What this exercise asks:
1. List every block number cited in the passage on application dependency mapping.
2. Resume the passage on application dependency mapping, starting after its final sentence.

Passage provided:
● ● ● ● ● ● ●

At block 206, the collected connectivity information is persisted using application identifiers, such as domain names or other unique identifiers. This ensures that the data is stored in a manner that associates specific applications with their respective connectivity details. The persistence of this data is crucial for accurate dependency mapping and for generating reports at later stages of the process.

At block 208, the system analyzes the persisted connectivity information to determine the relationships between different applications. These relationships may include the type of communication protocol (e.g., HTTP, WebSocket), the path or route of the communication, and the volume of data exchanged between the applications. By leveraging both sides of the communication exchange, the system creates a more complete and accurate picture of the dependency relationships.

At block 210, the system determines the types of relationships between the applications and completes a full connectivity representation. This involves identifying communication types, paths, and data volumes, as well as other relevant details. The system may also optionally generate a visual or structured map of the application dependencies, providing users with an easy-to-interpret representation of the relationships.

At block 212, the system persists the determined connectivity relationships by application name. This step ensures that the relationships between applications are stored and can be referenced or queried in the future. The persistence of this data allows the system to provide ongoing insight into how applications interact and depend on one another over time.

At block 214, this specific branch of the process ends after persisting the connectivity relationships. The system has now mapped and stored the application dependencies, allowing for further analysis or reporting as needed.

At block 216, the system prepares to report on the discovered application relationships. This step may be initiated on demand, depending on user input or specific system triggers. The reports are generated using the persisted connectivity and relationship information, providing users with detailed insights into the current state of application dependencies.

● ● ● ● ● ● ●

Information provided:
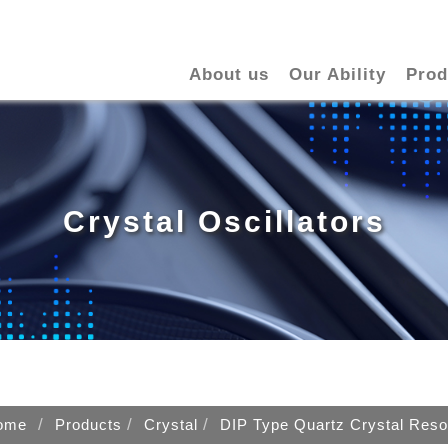
About us
Our Ability
Prod
Crystal Oscillators
ome
Products
Crystal
DIP Type Quartz Crystal Reso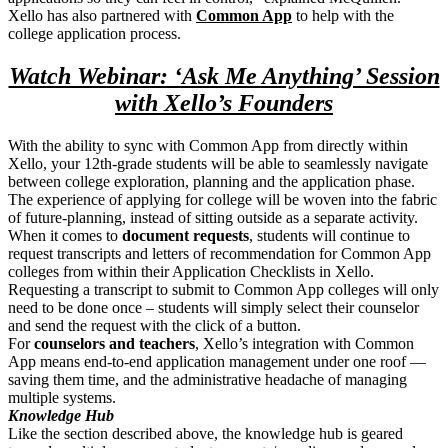
Xello has also partnered with
Common App
to help with the
college application process.
Watch Webinar: ‘Ask Me Anything’ Session
with Xello’s Founders
With the ability to sync with Common App from directly within
Xello, your 12th-grade students will be able to seamlessly navigate
between college exploration, planning and the application phase.
The experience of applying for college will be woven into the fabric
of future-planning, instead of sitting outside as a separate activity.
When it comes to
document requests
, students will continue to
request transcripts and letters of recommendation for Common App
colleges from within their Application Checklists in Xello.
Requesting a transcript to submit to Common App colleges will only
need to be done once – students will simply select their counselor
and send the request with the click of a button.
For
counselors and teachers
, Xello’s integration with Common
App means end-to-end application management under one roof —
saving them time, and the administrative headache of managing
multiple systems.
Knowledge Hub
Like the section described above, the knowledge hub is geared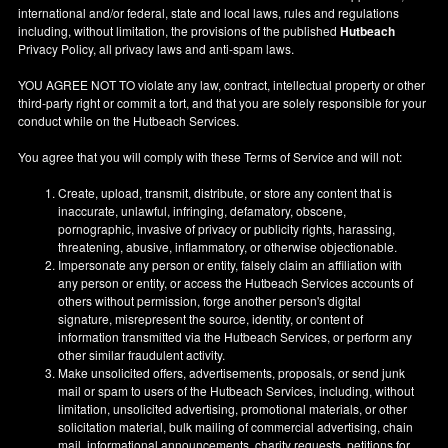
international and/or federal, state and local laws, rules and regulations
including, without limitation, the provisions of the published
Hutbeach
Privacy Policy, all privacy laws and anti-spam laws.
YOU AGREE NOT TO violate any law, contract, intellectual property or other
third-party right or commit a tort, and that you are solely responsible for your
conduct while on the Hutbeach Services.
You agree that you will comply with these Terms of Service and will not:
Create, upload, transmit, distribute, or store any content that is
inaccurate, unlawful, infringing, defamatory, obscene,
pornographic, invasive of privacy or publicity rights, harassing,
threatening, abusive, inflammatory, or otherwise objectionable.
Impersonate any person or entity, falsely claim an affiliation with
any person or entity, or access the Hutbeach Services accounts of
others without permission, forge another person's digital
signature, misrepresent the source, identity, or content of
information transmitted via the Hutbeach Services, or perform any
other similar fraudulent activity.
Make unsolicited offers, advertisements, proposals, or send junk
mail or spam to users of the Hutbeach Services, including, without
limitation, unsolicited advertising, promotional materials, or other
solicitation material, bulk mailing of commercial advertising, chain
mail, informational announcements, charity requests, petitions for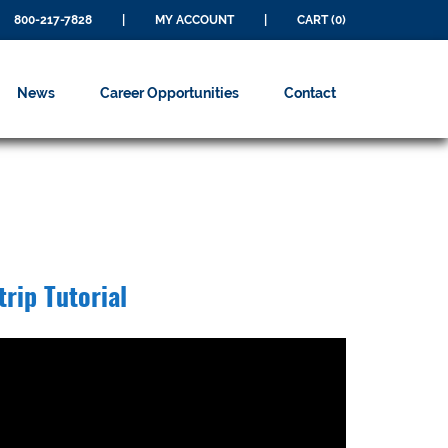
800-217-7828
|
MY ACCOUNT
|
CART (0)
News
Career Opportunities
Contact
trip Tutorial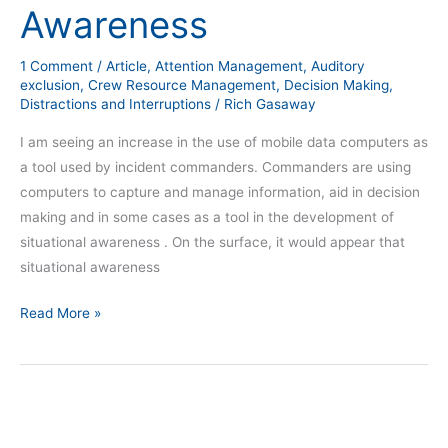
Awareness
1 Comment
/
Article
,
Attention Management
,
Auditory
exclusion
,
Crew Resource Management
,
Decision Making
,
Distractions and Interruptions
/
Rich Gasaway
I am seeing an increase in the use of mobile data computers as
a tool used by incident commanders. Commanders are using
computers to capture and manage information, aid in decision
making and in some cases as a tool in the development of
situational awareness . On the surface, it would appear that
situational awareness
Read More »
2015
Year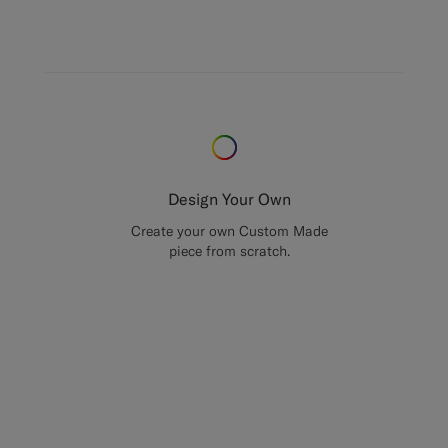
Design Your Own
Create your own Custom Made
piece from scratch.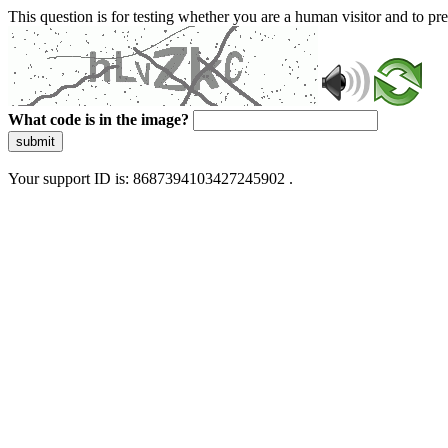
This question is for testing whether you are a human visitor and to 
What code is in the image?
submit
Your support ID is: 8687394103427245902 .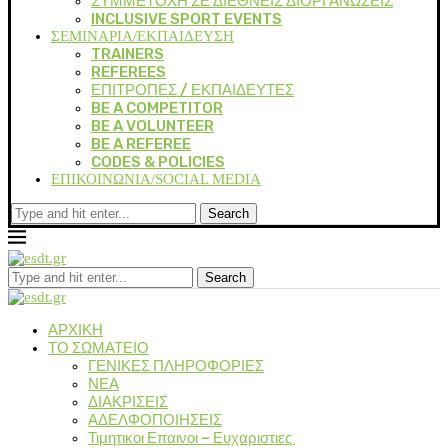
ΣΥΜΜΕΤΟΧΗ ΣΕ ΔΙΕΘΝΕΙΣ ΔΙΟΡΓΑΝΩΣΕΙΣ
INCLUSIVE SPORT EVENTS
ΣΕΜΙΝΑΡΙΑ/ΕΚΠΑΙΔΕΥΣΗ
TRAINERS
REFEREES
ΕΠΙΤΡΟΠΕΣ / ΕΚΠΑΙΔΕΥΤΕΣ
BE A COMPETITOR
BE A VOLUNTEER
BE A REFEREE
CODES & POLICIES
ΕΠΙΚΟΙΝΩΝΙΑ/SOCIAL MEDIA
Search
Search
ΑΡΧΙΚΗ
ΤΟ ΣΩΜΑΤΕΙΟ
ΓΕΝΙΚΕΣ ΠΛΗΡΟΦΟΡΙΕΣ
ΝΕΑ
ΔΙΑΚΡΙΣΕΙΣ
ΑΔΕΛΦΟΠΟΙΗΣΕΙΣ
Τιμητικοι Επαινοι – Ευχαριστιες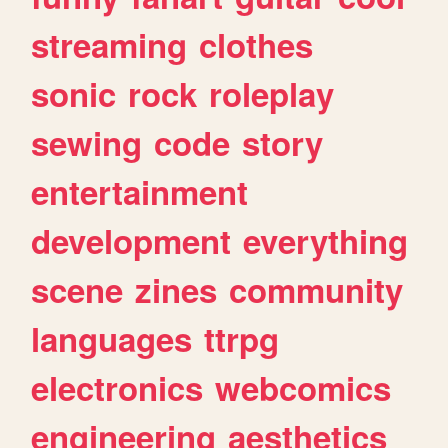
streaming
clothes
sonic
rock
roleplay
sewing
code
story
entertainment
development
everything
scene
zines
community
languages
ttrpg
electronics
webcomics
engineering
aesthetics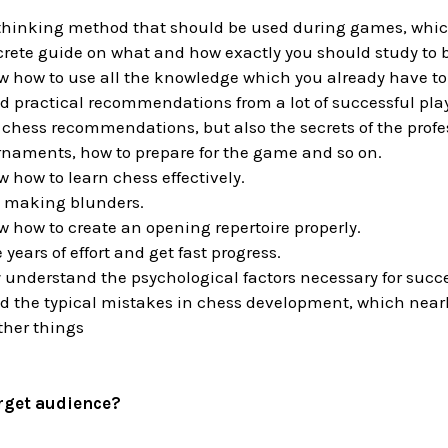
thinking method that should be used during games, which 
crete guide on what and how exactly you should study to 
w how to use all the knowledge which you already have to f
d practical recommendations from a lot of successful pla
 chess recommendations, but also the secrets of the prof
rnaments, how to prepare for the game and so on.
w how to learn chess effectively.
p making blunders.
w how to create an opening repertoire properly.
 years of effort and get fast progress.
ly understand the psychological factors necessary for succ
id the typical mistakes in chess development, which nearl
her things
arget audience?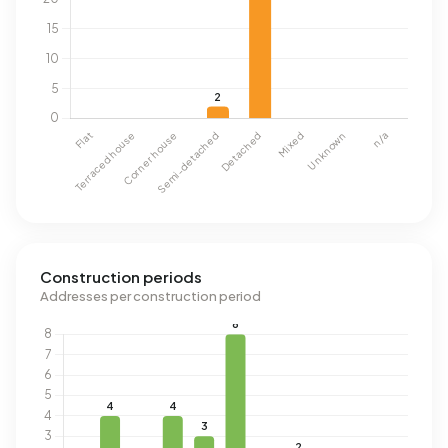
Construction periods
Addresses per construction period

● ● ● ● ● ● ●

Activity answers:
1. 206, 208, 210, 212, 214, 216

2.
At block 218, when requested by the user, the system generates a report that reflects the persisted application relationships. The report may be customized based on specific parameters provided by the user, such as starting application, relationship depth, or service path details. This allows users to query and visualize specific parts of the application dependency map for optimization, release management, or other purposes.

At block 220, the system completes the reporting process by generating detailed reports on the relationships between applications. These reports can be used for various purposes, including system audits, debugging, and performance optimization, as they provide an accurate and up-to-date view of how applications interact within the system.

FIG. 3 illustrates a process flow for automatic mapping of application component dependencies using log analysis, in accordance with an embodiment of the disclosure. The process begins with the collection of connectivity data from multiple sources. These sources may include web access logs, service logs, network packet captures, and other system-generated artifacts. In some embodiments, the system can be implemented using a combination of software and hardware components, such as server-side log collectors that run on application servers. The log collectors may be programmed in languages such as Python, Java, or Go, and may utilize logging frameworks like Log4j, syslog, or similar. Additionally, network packet capture tools such as Wireshark or tcpdump can be used to capture traffic between application components. This data is typically stored in centralized databases, such as Elasticsearch or MongoDB, allowing the system to aggregate and analyze connectivity patterns across the entire application ecosystem. The system may also make use of APIs to extract log data from cloud platforms or third-party services.

Once the connectivity data is collected, the system parses the logs and packet captures to identify unique application identifiers, such as domain names, IP addresses, or service paths. In some embodiments, the system may use regular expressions, parsers, or machine learning algorithms to extract relevant identifiers from the raw data. For instance, the system could employ a Python script with regex patterns to search for known application names or identifiers in HTTP logs or database queries. The identified applications are then associated with their respective connectivity details, which may include information like request-response cycles, protocol types (e.g., HTTP, WebSocket, JDBC), and message queues. The system ensures that each application is linked with its communication endpoints to facilitate accurate mapping of the relationships between components.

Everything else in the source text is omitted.